Untuk contoh kasus, Chaer (2003:124) memberikan contoh kata nggak [ŋ'gak] dalam
dialek Jakarta. Kata tersebut terdiri dari empat bunyi, [ŋ], [g], [a], dan [k]. Kata tersebut dari
dua silabe, [ŋ] dan [gak]. Kenyaringan pada silabe pertama terletak pada satu-satunya bunyi
pada silabe tersebut, yaitu kontoid [ŋ].
Penentuan batas silabe sebuah kata kadangkala sukar karena penentuan batas tersebut
bukan sekadar problematika fonetik tetapi juga soal fonemik morfologi, dan ortografi.

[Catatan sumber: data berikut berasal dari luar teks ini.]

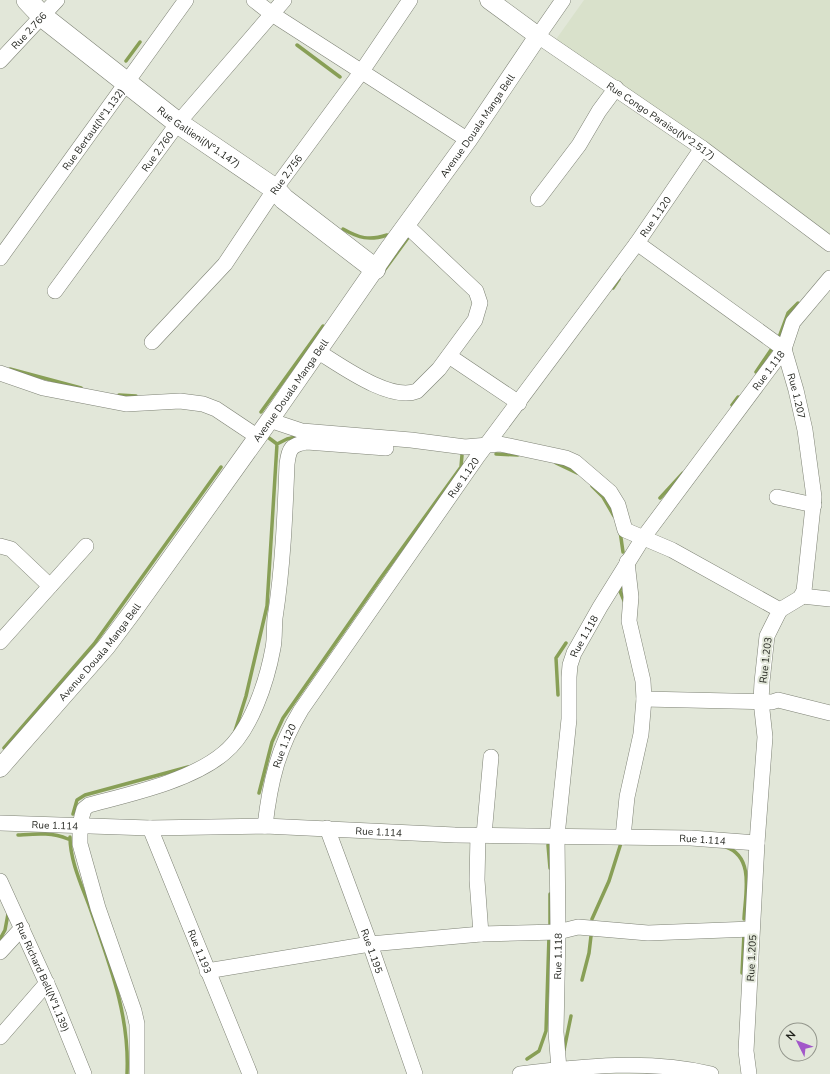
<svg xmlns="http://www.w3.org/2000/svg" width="830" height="1074" viewBox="0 0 830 1074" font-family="'Nunito Sans',sans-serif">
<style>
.built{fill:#d9e1cb}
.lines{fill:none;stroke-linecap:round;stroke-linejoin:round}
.stream{stroke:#889f56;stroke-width:3.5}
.minor-casing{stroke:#7e8275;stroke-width:16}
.tertiary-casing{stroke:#7e8275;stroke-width:19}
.secondary-casing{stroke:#7e8275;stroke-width:22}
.minor{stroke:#fff;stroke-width:15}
.tertiary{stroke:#fff;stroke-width:18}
.secondary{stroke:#fff;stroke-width:21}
.labels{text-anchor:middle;stroke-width:4;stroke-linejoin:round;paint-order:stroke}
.street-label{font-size:10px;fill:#1e201a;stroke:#e2e7d9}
</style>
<rect width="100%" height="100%" fill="#e2e7d9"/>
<!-- built -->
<path class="built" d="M584,0h246v247l-278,-202z"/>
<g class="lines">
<!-- stream -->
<path class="stream" d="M297,45l43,32
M126,61l14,-19
M343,229c16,9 26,12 44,6
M383,272l27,-37
M613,288l6,-9
M778,340l10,-27 10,-10
M10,369l71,19
M756,372l17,-25
M119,395l17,1
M732,405l6,-8
M261,412l62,-86
M269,438l8,6
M277,444l10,-5 13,-3
M496,454l22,1
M556,463l21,10
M592,486l11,11 11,19
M660,498l23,-25
M620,531l3,21
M621,584l-1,7 5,12
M558,695l-2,-37 10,-15
M235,731l11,-35 21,-90 10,-162
M4,748l90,-104 127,-177
M259,793l13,-51 11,-24 97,-139 81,-112 1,-12
M73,814l4,-14 8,-5 103,-28
M18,835c17,-1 33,-3 50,4
M70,837c0,24 12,49 20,71 19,55 40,107 37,166
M548,845l2,23
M726,847c29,10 19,48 18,72
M592,919l17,-38 12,-38
M550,928v-34
M0,939l5,-9 3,-16
M742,973l2,-39
M582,980l7,-27 2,-17
M564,1050l7,-34
M527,1059l12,-8 7,-20 3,-95"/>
<defs>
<g id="minor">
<path d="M254,0l18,14 196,126"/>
<path id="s1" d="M563,0l-25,36 164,112 128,96"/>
<path id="s2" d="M0,61l57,-61"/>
<path d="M538,199l41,-54 20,-34 17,-23"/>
<path id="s3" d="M637,243l147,106 12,41 9,40 9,67 -10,94 -4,7 -20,12"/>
<path id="s4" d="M0,258l186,-258"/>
<path id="s5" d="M55,291l123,-168 106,-123"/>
<path id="s6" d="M152,342l73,-78 50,-75 87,-118 48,-71"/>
<path d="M317,351c23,14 73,51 100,40l22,-22 36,-49 5,-17 -4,-12 -70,-66"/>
<path d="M449,356l70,47"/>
<path d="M0,373l43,15 83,16 54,-3 23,3 13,5 42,28"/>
<path d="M269,420l33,11 109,9 54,7 35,-3 66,14 9,4 35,30 8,13 7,25 47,20 108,60 -13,26 -5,46 -1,19 4,36 -8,106 -11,208 3,23"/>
<path d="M777,497l37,8"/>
<path d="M0,546l11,3 39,37"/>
<path d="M802,596l28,3"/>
<path d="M0,642l86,-96"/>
<path d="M644,699l128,3 6,-2 52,13"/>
<path id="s7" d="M0,823l150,5 115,-2 190,9 236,3 66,5"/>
<path id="s8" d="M265,826c5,-44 13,-78 36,-116l177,-254 159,-213 65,-95"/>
<path id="s9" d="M150,828l100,246"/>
<path id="s10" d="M327,828l43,116 45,130"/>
<path d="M478,835l-1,45 4,54"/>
<path d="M484,835l7,-78"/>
<path d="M623,837l4,-40 14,-63 3,-35 -1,-18 -14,-60 2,-24 -4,-35"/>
<path id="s11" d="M0,881l52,114 32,79"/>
<path d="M0,952l22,-24"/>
<path d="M207,971l163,-27 111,-10 77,-2 20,-5 70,6 104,-4"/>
<path d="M0,1037l47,-54"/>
<path id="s12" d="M559,1069l-3,-37 2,-100 -1,-96 12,-117v-42l1,-12 4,-12 26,-46 43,-69 141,-189 9,-27 37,-44"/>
<path d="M137,1074v-50l-3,-13 -36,-103 -18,-64v-18l2,-10 2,-7 5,-4c41,-11 102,-24 135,-52 27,-22 43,-72 49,-105 2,-10 1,-20 2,-30 8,-52 10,-102 12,-154 2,-16 4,-19 20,-22l79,6"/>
<path d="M520,1074c62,-8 130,-15 191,0"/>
</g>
<g id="tertiary">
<path id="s13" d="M0,768l106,-121 27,-36 141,-197 116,-167 78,-107 70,-104 -49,-36"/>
</g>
<g id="secondary">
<path id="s14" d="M27,0l16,17 135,106 97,66 9,10 91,70"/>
</g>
</defs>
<!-- minor casing -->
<use href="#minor" class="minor-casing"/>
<!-- tertiary casing -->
<use href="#tertiary" class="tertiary-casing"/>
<!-- secondary casing -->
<use href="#secondary" class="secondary-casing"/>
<!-- minor -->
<use href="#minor" class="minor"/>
<!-- tertiary -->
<use href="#tertiary" class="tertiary"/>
<!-- secondary -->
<use href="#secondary" class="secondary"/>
</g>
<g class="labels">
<!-- street labels -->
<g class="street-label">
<text dy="4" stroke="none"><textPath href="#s2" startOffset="42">Rue 2.766</textPath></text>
<text dy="4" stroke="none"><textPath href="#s1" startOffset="193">Rue Congo Paraiso(N°2.517)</textPath></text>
<text dy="4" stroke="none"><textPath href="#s13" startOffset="801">Avenue Douala Manga Bell</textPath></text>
<text dy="4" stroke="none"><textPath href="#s4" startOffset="159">Rue Bertaut(N°1.132)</textPath></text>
<text dy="4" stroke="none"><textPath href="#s14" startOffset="220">Rue Gallieni(N°1.147)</textPath></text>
<text dy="4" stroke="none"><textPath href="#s5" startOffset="173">Rue 2.760</textPath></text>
<text dy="4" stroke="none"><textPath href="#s6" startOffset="215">Rue 2.756</textPath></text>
<text dy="4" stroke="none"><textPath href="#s8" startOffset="730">Rue 1.120</textPath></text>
<text dy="4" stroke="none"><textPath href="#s12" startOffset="761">Rue 1.118</textPath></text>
<text dy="4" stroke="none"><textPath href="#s13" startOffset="477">Avenue Douala Manga Bell</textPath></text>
<text dy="4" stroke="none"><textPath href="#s3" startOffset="230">Rue 1.207</textPath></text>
<text dy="4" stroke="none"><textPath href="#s8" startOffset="406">Rue 1.120</textPath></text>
<text dy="4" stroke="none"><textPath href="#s12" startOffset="437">Rue 1.118</textPath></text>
<text dy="4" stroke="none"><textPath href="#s13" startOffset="153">Avenue Douala Manga Bell</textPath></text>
<text transform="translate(765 660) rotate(-83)" y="4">Rue 1.203</text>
<text dy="4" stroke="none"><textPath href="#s8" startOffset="83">Rue 1.120</textPath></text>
<text dy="4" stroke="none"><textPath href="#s7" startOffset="55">Rue 1.114</textPath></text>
<text dy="4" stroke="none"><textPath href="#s7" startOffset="379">Rue 1.114</textPath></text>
<text dy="4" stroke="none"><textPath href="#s7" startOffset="703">Rue 1.114</textPath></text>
<text dy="4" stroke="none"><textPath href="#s9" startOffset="133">Rue 1.193</textPath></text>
<text dy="4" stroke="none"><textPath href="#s10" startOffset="131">Rue 1.195</textPath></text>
<text dy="4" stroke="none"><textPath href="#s12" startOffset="113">Rue 1.118</textPath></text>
<text transform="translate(751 958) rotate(-87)" y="4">Rue 1.205</text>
<text dy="4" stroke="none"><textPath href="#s11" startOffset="105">Rue Richard Bell(N°1.139)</textPath></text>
</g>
</g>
<!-- north arrow -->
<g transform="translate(798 1042) rotate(312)"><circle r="19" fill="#e2e7d9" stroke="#94978d"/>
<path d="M0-3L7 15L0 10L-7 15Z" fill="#a257c9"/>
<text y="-6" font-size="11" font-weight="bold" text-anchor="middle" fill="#1e201a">N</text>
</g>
</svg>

Sebagai
contoh, ambillah kata makan. Kata tersebut dapat dipecah menjadi [ma] dan [kan], tetapi
kata makanan yang dibangun oleh bentuk dasar makan [ma] + [kan] dan sufiks -an dipecah
menjadi [ma], [ka], dan [nan]. Pada contoh kasus tersebut, koda pada silabe [kan] pada
kata makan berpindah tempat menjadi onset pada silabe [nan] pada kata makananpadahal
secara ortografi, dan menurut ketentuan ejaan bahasa Indonesia, silabenya adalah [ma], [kan],
dan [an]–dalam pemenggalan suku kata, bentuk dasar harus utuh dan dipisahkan dari
konstituen morfem terikat.
Mengenai kontoid tak bersuara yang menjadi puncak silabis, Verhaar (2004:60)
memberi contoh kata sepakat [səpakàt]. Sejatinya, kata tersebut terdiri dari tiga silabe, [sə],
[pa], dan [kàt]. Akan tetapi, kata sepakat, dalam tuturan sehari-hari, cenderung diujarkan
dengan menghilangkan bunyi [ə] pada silabe pertama menjadi [spakàt]. Dengan begitu,
tinggallah [s] sebagai satu-satunya anggota suku kata pertama.
DAFTAR RUJUKAN
Muaffaq, Ahmad. 2012. Fonologi Bahasa Indonessia. (Cet. I, Makassar: Alauddin University
Press, hlm. 1
W Verhaar. 2004. Asas-asas Linguistik Umum. Yokyakrta: Gadjah Mada University Press.